> PROBLEMS TO SOLVE:
[A] Answer these from the forum post on compiler register usage:
(i) In the assembly from which compiler does the writer see no byte spill?
(ii) Which compiler does the writer say doesn't really generate a clean assembly?
(iii) Which two kinds of registers does the writer want to force a given usage of?
[B] From the forum post on compiler register usage, extract the passage starting with "When I look" and going on through "this behaviour .".

> EXCERPT:
When I look at the assembly code generated from my C function using clang there is no byte spill and it looks like all the xmm registers are being used as instruncted, but gcc on the other hand doesn't really generate a clean assembly and I still would like to impose this behaviour .

There is another way to force a given usage of SSE and AVX registers ? It's possible to get a warning when there is a misuse of the registers ?

Thanks.

> GIVEN DATA:
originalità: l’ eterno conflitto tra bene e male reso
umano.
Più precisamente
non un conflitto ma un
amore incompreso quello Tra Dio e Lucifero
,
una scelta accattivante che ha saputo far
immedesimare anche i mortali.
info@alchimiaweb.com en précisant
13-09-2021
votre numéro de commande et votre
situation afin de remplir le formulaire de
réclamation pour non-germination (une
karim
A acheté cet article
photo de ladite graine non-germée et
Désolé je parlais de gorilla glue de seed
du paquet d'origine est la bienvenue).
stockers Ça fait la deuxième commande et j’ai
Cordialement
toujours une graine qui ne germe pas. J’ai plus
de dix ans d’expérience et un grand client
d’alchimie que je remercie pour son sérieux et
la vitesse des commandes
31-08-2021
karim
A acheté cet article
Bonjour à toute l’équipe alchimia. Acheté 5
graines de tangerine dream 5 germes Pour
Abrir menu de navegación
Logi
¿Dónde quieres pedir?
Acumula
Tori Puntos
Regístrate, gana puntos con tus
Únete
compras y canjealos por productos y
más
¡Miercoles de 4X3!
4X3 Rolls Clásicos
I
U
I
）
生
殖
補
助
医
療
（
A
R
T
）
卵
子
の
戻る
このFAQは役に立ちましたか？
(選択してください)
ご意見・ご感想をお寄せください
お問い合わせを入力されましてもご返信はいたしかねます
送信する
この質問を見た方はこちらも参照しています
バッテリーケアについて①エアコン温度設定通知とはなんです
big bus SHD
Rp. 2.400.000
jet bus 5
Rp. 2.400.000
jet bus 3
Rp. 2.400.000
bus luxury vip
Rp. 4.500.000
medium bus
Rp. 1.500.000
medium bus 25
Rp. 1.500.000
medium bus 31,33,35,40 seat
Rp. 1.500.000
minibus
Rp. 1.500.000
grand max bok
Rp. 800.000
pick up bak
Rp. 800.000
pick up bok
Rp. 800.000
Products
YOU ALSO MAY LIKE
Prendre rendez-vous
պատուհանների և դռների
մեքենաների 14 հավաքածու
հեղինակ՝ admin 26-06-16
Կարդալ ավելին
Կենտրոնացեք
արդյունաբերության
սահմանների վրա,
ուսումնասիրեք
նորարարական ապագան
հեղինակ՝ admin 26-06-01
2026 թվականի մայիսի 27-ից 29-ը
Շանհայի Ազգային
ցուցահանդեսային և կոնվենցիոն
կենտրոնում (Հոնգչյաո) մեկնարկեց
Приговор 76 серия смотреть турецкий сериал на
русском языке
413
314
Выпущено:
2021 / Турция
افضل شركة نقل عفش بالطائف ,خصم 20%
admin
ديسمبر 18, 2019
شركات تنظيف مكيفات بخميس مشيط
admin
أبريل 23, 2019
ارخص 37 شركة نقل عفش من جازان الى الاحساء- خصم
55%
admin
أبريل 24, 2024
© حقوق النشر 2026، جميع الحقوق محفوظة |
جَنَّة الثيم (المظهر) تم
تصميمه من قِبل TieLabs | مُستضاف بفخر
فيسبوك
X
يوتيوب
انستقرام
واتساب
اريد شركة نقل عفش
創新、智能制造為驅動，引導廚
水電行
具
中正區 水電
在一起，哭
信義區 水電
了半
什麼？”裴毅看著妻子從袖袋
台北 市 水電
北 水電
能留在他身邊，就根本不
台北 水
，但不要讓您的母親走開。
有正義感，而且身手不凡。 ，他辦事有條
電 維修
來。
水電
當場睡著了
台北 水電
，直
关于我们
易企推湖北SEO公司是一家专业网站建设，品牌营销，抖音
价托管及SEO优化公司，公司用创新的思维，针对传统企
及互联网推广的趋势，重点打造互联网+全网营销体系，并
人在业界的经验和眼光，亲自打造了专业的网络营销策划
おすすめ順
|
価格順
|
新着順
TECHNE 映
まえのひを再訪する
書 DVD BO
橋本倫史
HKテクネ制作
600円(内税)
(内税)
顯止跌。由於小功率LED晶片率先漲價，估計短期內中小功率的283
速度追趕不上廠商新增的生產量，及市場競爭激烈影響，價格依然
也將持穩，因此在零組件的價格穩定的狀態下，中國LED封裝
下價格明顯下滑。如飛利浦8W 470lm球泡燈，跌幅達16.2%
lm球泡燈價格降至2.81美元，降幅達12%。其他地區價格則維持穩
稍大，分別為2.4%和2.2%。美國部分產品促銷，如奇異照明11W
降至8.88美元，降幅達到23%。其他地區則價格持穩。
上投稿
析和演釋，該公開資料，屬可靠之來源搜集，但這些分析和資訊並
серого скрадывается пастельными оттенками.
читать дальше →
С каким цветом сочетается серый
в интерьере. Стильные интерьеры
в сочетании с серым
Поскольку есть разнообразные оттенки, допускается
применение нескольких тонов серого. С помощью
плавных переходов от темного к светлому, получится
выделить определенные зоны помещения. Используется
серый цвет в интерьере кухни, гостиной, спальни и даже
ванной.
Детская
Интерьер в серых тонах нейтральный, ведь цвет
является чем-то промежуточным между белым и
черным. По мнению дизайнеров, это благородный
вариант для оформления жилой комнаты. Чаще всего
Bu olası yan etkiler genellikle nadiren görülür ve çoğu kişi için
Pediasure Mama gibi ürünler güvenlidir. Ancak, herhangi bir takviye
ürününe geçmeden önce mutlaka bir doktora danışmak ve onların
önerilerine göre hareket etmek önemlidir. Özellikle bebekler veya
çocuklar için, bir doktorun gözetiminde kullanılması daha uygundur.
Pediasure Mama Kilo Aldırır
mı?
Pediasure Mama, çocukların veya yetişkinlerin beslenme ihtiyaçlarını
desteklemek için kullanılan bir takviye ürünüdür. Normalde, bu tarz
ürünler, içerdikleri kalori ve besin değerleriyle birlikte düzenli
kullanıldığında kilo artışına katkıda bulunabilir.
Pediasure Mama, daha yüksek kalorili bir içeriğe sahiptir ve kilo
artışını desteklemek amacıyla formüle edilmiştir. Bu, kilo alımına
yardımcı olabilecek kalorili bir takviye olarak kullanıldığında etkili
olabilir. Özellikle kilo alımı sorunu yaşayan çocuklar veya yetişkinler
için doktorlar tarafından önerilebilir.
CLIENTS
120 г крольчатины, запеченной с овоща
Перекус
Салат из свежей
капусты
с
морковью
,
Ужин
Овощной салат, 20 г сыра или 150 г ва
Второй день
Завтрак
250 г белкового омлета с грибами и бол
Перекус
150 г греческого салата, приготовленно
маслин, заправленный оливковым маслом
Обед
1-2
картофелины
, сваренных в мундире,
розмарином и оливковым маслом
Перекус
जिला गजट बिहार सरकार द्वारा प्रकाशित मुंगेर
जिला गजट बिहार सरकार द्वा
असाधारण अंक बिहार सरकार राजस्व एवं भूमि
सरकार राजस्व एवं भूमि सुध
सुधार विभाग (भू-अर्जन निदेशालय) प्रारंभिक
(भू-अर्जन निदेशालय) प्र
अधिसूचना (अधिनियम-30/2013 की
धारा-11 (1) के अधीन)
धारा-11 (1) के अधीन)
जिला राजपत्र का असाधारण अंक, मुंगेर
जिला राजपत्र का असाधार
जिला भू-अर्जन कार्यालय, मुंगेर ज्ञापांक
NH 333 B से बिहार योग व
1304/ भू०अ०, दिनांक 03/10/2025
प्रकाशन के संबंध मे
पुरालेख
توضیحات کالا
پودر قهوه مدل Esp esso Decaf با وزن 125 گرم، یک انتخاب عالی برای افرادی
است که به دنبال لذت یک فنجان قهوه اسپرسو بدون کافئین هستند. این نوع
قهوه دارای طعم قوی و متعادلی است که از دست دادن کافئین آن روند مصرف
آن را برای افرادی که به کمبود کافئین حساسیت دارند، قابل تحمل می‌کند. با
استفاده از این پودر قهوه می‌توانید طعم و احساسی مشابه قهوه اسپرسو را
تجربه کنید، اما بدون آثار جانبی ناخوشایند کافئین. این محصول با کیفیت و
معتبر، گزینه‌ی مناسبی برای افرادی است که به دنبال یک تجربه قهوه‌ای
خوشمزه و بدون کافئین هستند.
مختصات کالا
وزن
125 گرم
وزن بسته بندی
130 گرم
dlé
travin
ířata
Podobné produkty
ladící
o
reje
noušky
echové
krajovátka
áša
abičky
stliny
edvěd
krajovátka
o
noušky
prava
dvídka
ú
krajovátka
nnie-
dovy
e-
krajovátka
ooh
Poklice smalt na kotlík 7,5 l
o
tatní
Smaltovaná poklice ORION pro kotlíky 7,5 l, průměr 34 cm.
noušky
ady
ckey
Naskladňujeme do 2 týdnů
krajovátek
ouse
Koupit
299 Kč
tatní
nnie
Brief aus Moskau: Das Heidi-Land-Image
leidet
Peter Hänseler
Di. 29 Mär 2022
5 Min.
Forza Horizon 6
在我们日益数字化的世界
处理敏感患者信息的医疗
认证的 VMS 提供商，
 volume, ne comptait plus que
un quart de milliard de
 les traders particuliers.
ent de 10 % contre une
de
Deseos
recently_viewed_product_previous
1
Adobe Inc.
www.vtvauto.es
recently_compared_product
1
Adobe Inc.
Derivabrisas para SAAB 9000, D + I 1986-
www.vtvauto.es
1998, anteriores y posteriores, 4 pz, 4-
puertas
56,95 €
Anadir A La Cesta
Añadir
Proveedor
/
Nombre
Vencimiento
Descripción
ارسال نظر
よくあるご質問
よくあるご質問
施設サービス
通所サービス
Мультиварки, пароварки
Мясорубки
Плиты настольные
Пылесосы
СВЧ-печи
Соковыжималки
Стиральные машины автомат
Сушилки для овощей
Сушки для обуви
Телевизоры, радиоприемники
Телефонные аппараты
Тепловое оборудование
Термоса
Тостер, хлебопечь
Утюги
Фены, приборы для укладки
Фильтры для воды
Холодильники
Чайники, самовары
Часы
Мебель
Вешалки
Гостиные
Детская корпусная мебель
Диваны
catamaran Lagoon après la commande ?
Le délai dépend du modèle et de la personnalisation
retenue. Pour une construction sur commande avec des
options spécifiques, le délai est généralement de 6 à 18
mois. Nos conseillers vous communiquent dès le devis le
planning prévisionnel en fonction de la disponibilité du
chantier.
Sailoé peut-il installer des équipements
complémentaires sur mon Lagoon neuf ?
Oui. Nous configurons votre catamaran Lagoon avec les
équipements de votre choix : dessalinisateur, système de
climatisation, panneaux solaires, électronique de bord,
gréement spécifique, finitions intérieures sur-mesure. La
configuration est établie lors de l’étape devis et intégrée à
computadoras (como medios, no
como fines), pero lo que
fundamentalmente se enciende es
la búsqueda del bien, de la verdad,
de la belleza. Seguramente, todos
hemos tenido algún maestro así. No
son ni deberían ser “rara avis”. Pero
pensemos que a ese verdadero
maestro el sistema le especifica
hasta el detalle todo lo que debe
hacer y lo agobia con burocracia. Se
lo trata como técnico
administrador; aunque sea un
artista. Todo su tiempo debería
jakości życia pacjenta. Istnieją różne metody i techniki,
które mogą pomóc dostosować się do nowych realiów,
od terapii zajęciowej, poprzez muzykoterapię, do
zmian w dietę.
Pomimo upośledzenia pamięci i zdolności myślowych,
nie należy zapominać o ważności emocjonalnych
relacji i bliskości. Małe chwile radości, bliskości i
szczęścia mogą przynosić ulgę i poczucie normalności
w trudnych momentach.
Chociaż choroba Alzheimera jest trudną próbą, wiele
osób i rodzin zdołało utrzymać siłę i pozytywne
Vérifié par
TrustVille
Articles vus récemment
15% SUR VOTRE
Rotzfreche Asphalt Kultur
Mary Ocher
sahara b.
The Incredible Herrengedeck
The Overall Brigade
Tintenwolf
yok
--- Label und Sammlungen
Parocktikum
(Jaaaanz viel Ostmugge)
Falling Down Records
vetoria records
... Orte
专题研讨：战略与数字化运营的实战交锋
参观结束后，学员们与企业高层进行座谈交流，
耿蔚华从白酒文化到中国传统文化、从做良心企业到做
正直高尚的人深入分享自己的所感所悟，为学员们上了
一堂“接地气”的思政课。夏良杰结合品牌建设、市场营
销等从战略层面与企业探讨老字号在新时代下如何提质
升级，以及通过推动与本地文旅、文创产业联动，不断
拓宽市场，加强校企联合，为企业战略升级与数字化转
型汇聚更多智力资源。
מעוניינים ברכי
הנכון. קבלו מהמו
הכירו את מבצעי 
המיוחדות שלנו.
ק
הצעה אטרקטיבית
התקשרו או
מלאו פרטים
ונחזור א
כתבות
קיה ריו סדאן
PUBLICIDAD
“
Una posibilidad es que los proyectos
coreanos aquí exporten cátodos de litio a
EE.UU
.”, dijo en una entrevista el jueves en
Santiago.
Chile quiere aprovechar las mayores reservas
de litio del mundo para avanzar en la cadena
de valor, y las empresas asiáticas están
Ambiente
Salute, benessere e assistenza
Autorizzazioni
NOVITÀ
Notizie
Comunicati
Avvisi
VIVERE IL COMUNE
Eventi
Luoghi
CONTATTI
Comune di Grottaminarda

> SET OF ANSWERS:
[A]
(i) clang
(ii) gcc
(iii) SSE and AVX registers

[B]
When I look at the assembly code generated from my C function using clang there is no byte spill and it looks like all the xmm registers are being used as instruncted, but gcc on the other hand doesn't really generate a clean assembly and I still would like to impose this behaviour .